- _Task description_
Give every entry again precisely as it appears.

***

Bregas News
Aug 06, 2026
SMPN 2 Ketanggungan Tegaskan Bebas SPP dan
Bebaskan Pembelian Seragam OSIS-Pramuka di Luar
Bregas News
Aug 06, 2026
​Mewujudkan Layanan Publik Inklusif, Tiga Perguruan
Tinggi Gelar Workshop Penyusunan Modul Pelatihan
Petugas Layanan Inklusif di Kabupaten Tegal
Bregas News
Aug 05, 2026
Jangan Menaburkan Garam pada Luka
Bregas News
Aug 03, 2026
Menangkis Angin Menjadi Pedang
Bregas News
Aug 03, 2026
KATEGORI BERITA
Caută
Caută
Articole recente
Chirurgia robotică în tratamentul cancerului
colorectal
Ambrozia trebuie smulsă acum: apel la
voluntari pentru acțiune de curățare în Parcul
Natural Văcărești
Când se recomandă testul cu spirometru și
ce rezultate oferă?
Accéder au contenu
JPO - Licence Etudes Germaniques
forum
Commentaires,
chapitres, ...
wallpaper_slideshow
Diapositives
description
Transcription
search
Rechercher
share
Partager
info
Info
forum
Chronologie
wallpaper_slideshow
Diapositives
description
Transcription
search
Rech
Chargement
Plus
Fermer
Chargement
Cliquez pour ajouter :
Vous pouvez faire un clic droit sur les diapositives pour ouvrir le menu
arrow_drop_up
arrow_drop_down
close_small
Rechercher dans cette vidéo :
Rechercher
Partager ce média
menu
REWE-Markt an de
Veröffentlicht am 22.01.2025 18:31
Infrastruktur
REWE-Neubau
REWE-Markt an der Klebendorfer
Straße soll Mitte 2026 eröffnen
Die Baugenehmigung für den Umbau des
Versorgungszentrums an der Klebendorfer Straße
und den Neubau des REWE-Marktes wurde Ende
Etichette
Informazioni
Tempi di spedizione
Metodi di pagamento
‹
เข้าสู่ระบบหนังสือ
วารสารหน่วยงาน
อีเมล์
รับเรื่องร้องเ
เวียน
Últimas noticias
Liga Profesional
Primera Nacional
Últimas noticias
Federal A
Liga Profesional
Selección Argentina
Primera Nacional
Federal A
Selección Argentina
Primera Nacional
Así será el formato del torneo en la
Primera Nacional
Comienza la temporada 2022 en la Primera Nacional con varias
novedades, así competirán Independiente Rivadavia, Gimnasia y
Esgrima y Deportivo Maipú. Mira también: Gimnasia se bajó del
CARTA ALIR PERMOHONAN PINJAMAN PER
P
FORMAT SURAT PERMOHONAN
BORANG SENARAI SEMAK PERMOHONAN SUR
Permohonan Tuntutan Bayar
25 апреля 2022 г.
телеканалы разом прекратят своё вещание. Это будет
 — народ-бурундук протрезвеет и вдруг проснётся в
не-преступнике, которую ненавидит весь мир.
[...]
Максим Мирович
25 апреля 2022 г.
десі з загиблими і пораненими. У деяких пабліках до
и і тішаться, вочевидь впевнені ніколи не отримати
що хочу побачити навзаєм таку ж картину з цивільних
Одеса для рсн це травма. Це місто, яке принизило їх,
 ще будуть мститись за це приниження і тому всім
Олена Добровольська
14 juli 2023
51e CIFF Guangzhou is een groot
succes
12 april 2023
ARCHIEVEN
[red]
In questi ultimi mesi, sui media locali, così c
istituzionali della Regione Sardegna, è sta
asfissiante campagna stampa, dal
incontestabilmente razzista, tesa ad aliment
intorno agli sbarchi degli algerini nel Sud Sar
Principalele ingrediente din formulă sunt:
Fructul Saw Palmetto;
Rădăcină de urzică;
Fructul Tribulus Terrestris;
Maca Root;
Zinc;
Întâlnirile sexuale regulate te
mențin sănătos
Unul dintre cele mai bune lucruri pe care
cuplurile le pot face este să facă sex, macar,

***

- _Problem solution_
Bregas News
Aug 06, 2026
SMPN 2 Ketanggungan Tegaskan Bebas SPP dan
Bebaskan Pembelian Seragam OSIS-Pramuka di Luar
Bregas News
Aug 06, 2026
​Mewujudkan Layanan Publik Inklusif, Tiga Perguruan
Tinggi Gelar Workshop Penyusunan Modul Pelatihan
Petugas Layanan Inklusif di Kabupaten Tegal
Bregas News
Aug 05, 2026
Jangan Menaburkan Garam pada Luka
Bregas News
Aug 03, 2026
Menangkis Angin Menjadi Pedang
Bregas News
Aug 03, 2026
KATEGORI BERITA
Caută
Caută
Articole recente
Chirurgia robotică în tratamentul cancerului
colorectal
Ambrozia trebuie smulsă acum: apel la
voluntari pentru acțiune de curățare în Parcul
Natural Văcărești
Când se recomandă testul cu spirometru și
ce rezultate oferă?
Accéder au contenu
JPO - Licence Etudes Germaniques
forum
Commentaires,
chapitres, ...
wallpaper_slideshow
Diapositives
description
Transcription
search
Rechercher
share
Partager
info
Info
forum
Chronologie
wallpaper_slideshow
Diapositives
description
Transcription
search
Rech
Chargement
Plus
Fermer
Chargement
Cliquez pour ajouter :
Vous pouvez faire un clic droit sur les diapositives pour ouvrir le menu
arrow_drop_up
arrow_drop_down
close_small
Rechercher dans cette vidéo :
Rechercher
Partager ce média
menu
REWE-Markt an de
Veröffentlicht am 22.01.2025 18:31
Infrastruktur
REWE-Neubau
REWE-Markt an der Klebendorfer
Straße soll Mitte 2026 eröffnen
Die Baugenehmigung für den Umbau des
Versorgungszentrums an der Klebendorfer Straße
und den Neubau des REWE-Marktes wurde Ende
Etichette
Informazioni
Tempi di spedizione
Metodi di pagamento
‹
เข้าสู่ระบบหนังสือ
วารสารหน่วยงาน
อีเมล์
รับเรื่องร้องเ
เวียน
Últimas noticias
Liga Profesional
Primera Nacional
Últimas noticias
Federal A
Liga Profesional
Selección Argentina
Primera Nacional
Federal A
Selección Argentina
Primera Nacional
Así será el formato del torneo en la
Primera Nacional
Comienza la temporada 2022 en la Primera Nacional con varias
novedades, así competirán Independiente Rivadavia, Gimnasia y
Esgrima y Deportivo Maipú. Mira también: Gimnasia se bajó del
CARTA ALIR PERMOHONAN PINJAMAN PER
P
FORMAT SURAT PERMOHONAN
BORANG SENARAI SEMAK PERMOHONAN SUR
Permohonan Tuntutan Bayar
25 апреля 2022 г.
телеканалы разом прекратят своё вещание. Это будет
 — народ-бурундук протрезвеет и вдруг проснётся в
не-преступнике, которую ненавидит весь мир.
[...]
Максим Мирович
25 апреля 2022 г.
десі з загиблими і пораненими. У деяких пабліках до
и і тішаться, вочевидь впевнені ніколи не отримати
що хочу побачити навзаєм таку ж картину з цивільних
Одеса для рсн це травма. Це місто, яке принизило їх,
 ще будуть мститись за це приниження і тому всім
Олена Добровольська
14 juli 2023
51e CIFF Guangzhou is een groot
succes
12 april 2023
ARCHIEVEN
[red]
In questi ultimi mesi, sui media locali, così c
istituzionali della Regione Sardegna, è sta
asfissiante campagna stampa, dal
incontestabilmente razzista, tesa ad aliment
intorno agli sbarchi degli algerini nel Sud Sar
Principalele ingrediente din formulă sunt:
Fructul Saw Palmetto;
Rădăcină de urzică;
Fructul Tribulus Terrestris;
Maca Root;
Zinc;
Întâlnirile sexuale regulate te
mențin sănătos
Unul dintre cele mai bune lucruri pe care
cuplurile le pot face este să facă sex, macar,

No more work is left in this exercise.